An Introduction to Real Estate Investing Methods

Real estate can be seen as a game. There are certain players that meet in order to make deals and certain “moves”. There are contracts, City and government regulations to serve as the “rules of the game” which prevent players from “cheating”. In this game, if you’re caught cheating, you really lose the game and can end up paying very hefty fines and even end up in jail if the rule that was broken created enough damage. On the other hand, real estate can provide a very lucrative business and a lot of success if done correctly. In this article, we will discuss five different ways to invest in real estate and how you can even create your own company like Magnolia Realty.

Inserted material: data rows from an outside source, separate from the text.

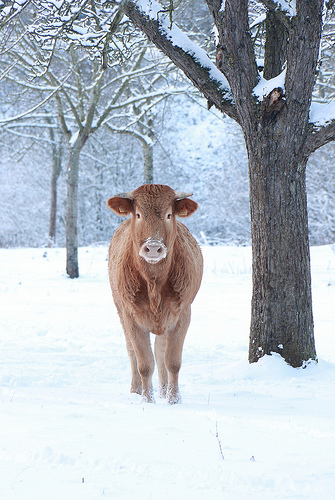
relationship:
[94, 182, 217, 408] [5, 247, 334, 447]
cow in snow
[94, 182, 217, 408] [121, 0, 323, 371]
cow near tree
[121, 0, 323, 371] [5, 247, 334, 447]
tree covered in snow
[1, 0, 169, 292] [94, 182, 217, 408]
trees behind cow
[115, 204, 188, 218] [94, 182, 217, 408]
tag on cow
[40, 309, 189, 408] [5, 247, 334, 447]
tracks in snow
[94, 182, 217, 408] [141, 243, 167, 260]
cow has nose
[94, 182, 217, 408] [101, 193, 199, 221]
cow has ears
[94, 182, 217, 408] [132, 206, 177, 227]
cow has eyes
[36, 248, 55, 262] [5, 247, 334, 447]
twig in snow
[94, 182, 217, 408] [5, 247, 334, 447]
cow standing in snow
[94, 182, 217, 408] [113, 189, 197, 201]
cow has horns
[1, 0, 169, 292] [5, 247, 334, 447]
trees covered in snow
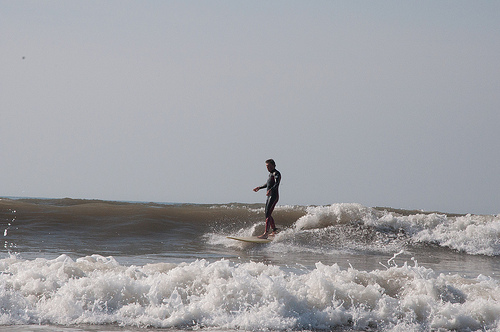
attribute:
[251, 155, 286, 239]
man — surf boarding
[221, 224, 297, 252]
surfboard — white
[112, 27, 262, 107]
gray sky — overhead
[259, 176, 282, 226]
wetsuit — shiny black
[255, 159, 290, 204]
surfer — male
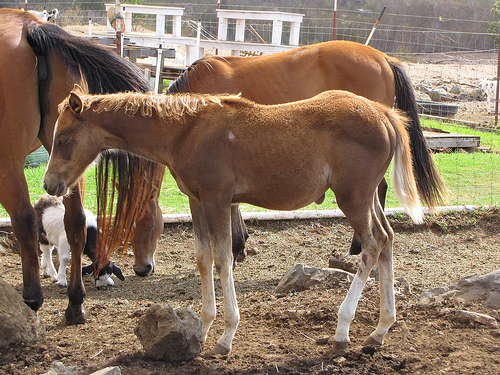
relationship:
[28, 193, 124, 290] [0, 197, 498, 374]
goat sniffing ground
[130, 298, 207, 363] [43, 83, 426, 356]
rock near horse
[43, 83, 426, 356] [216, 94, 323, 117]
horse has back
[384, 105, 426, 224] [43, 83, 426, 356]
tail of horse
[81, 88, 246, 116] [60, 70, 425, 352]
hair of horse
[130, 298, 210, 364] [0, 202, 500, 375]
rock in brown dirt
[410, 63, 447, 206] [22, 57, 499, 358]
tail of horse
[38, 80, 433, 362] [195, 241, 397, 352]
horse with legs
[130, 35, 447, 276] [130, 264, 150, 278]
horse with nose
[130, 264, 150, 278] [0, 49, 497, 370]
nose to ground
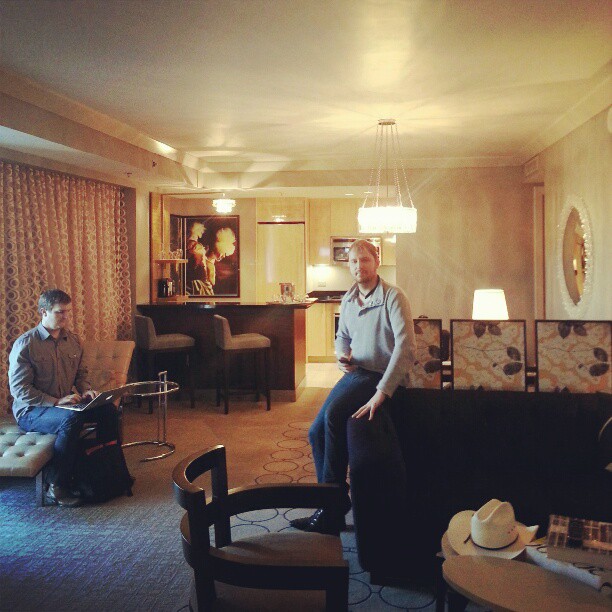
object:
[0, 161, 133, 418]
curtain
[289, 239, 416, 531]
man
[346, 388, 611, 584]
chair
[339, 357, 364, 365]
phone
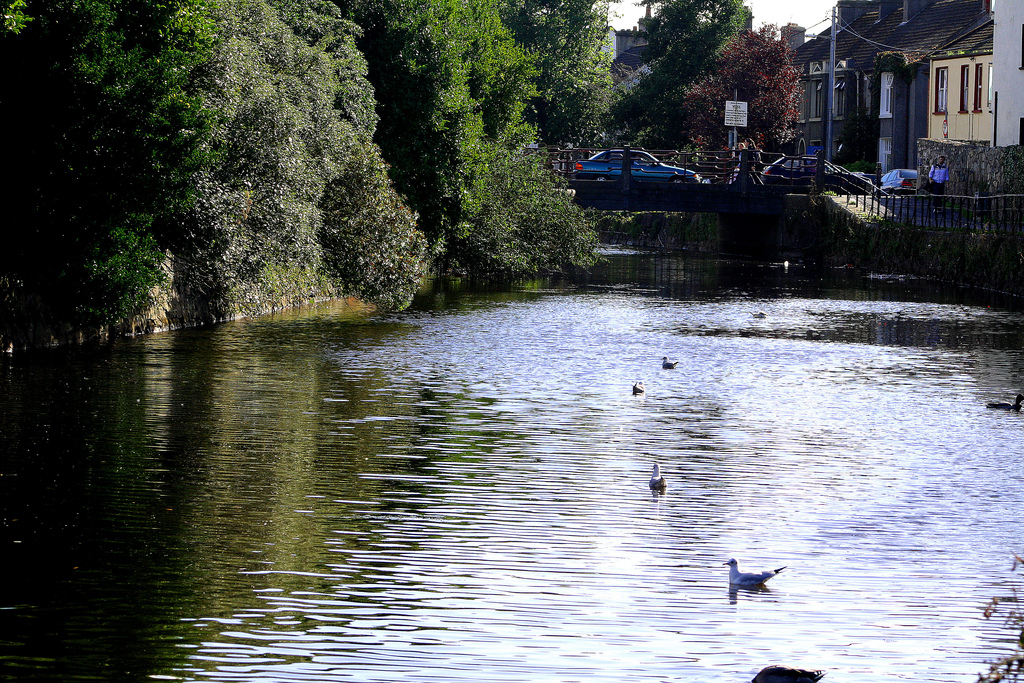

Real Estate Investing Methods

The common misconception among the majority of the U.S. population is that purchasing a home to live in is an “investment”. By definition, an investment is, “the action or process of investing money for profit or material result.” If we go strictly by definition, then your home would be an investment, but really it is a huge debt instrument that has you stuck with it for fifteen to thirty years. Your mind is set on working as hard as you can and spending less money on yourself so that you can pay your mortgage and not get foreclosed on. On top of that, if you wanted to move, you would either have to sell the house, or continue the monthly mortgage payments. So, let’s talk about actual real estate investments:

  • Commercial Real Estate
  • Real Estate Investment Trusts
  • Fixing and Flipping
  • Single Family Rentals
  • Mobile Home Parks

In our opinion, apartment buildings are the best investment for a few reasons. The first one being that the tenants living in the apartment complex pay the mortgage down for you, if you know how to do it correctly. Next, the bank will give a mortgage loan to an apartment building before they give a mortgage to a single-family residence because the apartment building creates income and has more people to rely on. The third reason is because bigger apartment buildings have a better chance of not being vacant. If you have one rental property with one tenant and that tenant leaves, you’re 100% vacant, but if you have one hundred apartment units and ten people leave, you would still be 90% occupied.

In conclusion, in this article we were able to list a few of the possible real estate investments you can make. People often stop the pursuit of their dreams in real estate because they believe they have to have all the money themselves, but people partner up all the time to purchase larger deals which will provide better returns. If you take the time to learn and find enough people to purchase a large property, we recommend you buy a large apartment unit complex of 16 units or more.